“Estoy mejor, don José María. Gracias por su llamada. Es usted el número 1”. Así le hablaba a su tocayo oncólogo hace pocos días, porque él siempre estaba bien (gracias al doctor Puerto Pica por ser tan atento y generoso con su paciente). Incluso llamó delante de mí a Manolo Cintas para preguntarle cómo se encontraba y darle ánimos. Ese era Campanón, un sencillo portento de humanidad.
Muchas veces me invitó a ir a Burguillos a predicar en el
Cristo. Para convencerme me pintaba las cosas fáciles: “tú tranquilo, confiesas
un rato, dices unas palabritas y ya está. Eres un crack”. Porque Chema
hacía todo simple, era un hombre sin complicaciones ni comeduras de coco.
Durante la misa, a veces me decía alguna tontera por lo bajo, y casi no
podía contener la risa. Así era, y quienes lo conocen me entenderán.
(Me doy cuenta de que estoy escribiendo y estoy sonriendo).
Después de la misa nos íbamos a alguna de las terrazas de la plaza a cenar, y
siempre pedía un montonazo de cosas que resultaba imposible comerse. Para mí era
el rato mejor porque disfrutaba viendo cómo le saludaba la gente, y cómo
trataba él a todo el mundo. En unos minutos era capaz de soltar cuarenta bromas,
preguntar por un enfermo, dar besos y abrazos a los niños, darle un toque a un
joven…
Yo me quedaba maravillado de la familiaridad con la que se
manejaba. Aquellas noches José Mari me dio un máster de cómo se es cura entre
la gente del pueblo, auténtico vecino, amigo de todos, cercano, accesible y
evangélicamente normal. Pastor con penetrante olor a oveja antes de
que Francisco fuera Papa y acuñase esa expresión. A mí, recién llegado a la
vida secular y rural, me ayudó enormemente sin saberlo ni pretenderlo, y ojalá ahora le
lleguen al cielo mis sinceras gracias.

■ INSTRUCCIONES
1. Cambia "common name" por "nombre común" en las entradas que comienzan en la línea que contiene "genus: Thalictrum" y terminan al final de las entradas, ambos extremos incluidos. Reproduce esas líneas sin ninguna otra modificación.
2. Retoma el texto sobre el cura Campanón y continúalo a partir de su última oración.
Las entradas no guardan ninguna relación con el texto.

■ ENTRADAS POR PROCESAR
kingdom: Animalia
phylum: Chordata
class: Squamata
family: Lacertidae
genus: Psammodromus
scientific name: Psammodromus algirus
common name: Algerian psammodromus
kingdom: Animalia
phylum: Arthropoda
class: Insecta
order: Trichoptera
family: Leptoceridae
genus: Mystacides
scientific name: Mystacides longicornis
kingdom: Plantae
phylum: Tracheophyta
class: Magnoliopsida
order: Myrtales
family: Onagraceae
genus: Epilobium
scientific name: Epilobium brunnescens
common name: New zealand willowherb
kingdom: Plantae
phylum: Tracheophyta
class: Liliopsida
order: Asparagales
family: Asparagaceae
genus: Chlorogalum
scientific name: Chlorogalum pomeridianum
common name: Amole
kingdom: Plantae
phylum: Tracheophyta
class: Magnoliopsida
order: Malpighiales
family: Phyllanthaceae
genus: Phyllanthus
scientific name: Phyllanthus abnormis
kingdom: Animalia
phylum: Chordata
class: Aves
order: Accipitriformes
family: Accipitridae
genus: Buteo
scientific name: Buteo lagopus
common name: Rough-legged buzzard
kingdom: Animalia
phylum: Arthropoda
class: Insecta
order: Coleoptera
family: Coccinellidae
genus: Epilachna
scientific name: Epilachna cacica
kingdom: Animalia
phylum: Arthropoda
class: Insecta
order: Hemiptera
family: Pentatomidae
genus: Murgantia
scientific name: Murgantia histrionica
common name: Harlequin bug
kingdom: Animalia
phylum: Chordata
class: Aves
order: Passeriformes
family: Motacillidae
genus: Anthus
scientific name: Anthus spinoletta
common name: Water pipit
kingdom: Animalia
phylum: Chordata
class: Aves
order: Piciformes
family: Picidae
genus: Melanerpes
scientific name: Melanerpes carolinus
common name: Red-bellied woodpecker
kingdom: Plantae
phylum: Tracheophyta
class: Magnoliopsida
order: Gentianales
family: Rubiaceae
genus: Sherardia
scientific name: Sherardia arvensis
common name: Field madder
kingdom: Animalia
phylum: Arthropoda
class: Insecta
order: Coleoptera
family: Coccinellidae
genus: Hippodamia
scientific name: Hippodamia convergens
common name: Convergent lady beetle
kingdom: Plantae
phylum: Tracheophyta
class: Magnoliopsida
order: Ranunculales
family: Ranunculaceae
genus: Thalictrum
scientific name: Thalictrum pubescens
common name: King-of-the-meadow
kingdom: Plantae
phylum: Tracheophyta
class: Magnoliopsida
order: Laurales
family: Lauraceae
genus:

■ RESPUESTAS ESPERADAS
1.
genus: Thalictrum
scientific name: Thalictrum pubescens
nombre común: King-of-the-meadow
kingdom: Plantae
phylum: Tracheophyta
class: Magnoliopsida
order: Laurales
family: Lauraceae
genus:

2.
Más tarde, cuando ya estaba yo en mis Valles queridos, seguí
recibiendo lecciones de ser buen párroco a través de mi gente de Santa Ana, del
afecto que le tenían a “Chaparro”, cuánto lo valoraban… y las historias que
me contaban y que nos arrancaban carcajadas. La mejor: la noche en que, tras
unas copitas de más, nuestro hombre se durmió dentro de su coche y ahí le
agarró el amanecer.
El tiempo que fue arcipreste pude apreciar con más claridad lo
importante que era para él la fraternidad entre los sacerdotes. Lograba que el
ambiente fuera ligero y cordial, porque era una persona carente de gravedad
y planteaba los temas y las tareas con un estilo asequible. Nos llevábamos chévere
en medio de nuestras diferencias, y era seguramente gracias a su hábil buen
humor.
Esa atención a las bonitas relaciones con los compañeros se
la ha restituido el Señor en los días finales de su vida en forma de amor
concreto, esforzado y delicado. Es impresionante con qué dedicación y
cariño le han cuidado Manolo Rico y Antonio Cerro, cómo le ha acompañado Antonio
Mª Rejano… Y José Mari les expresaba su agradecimiento, me hablaba de “lo
buenos que son”, se le iluminaba el rostro al contarme que había estado
Luis Ramírez.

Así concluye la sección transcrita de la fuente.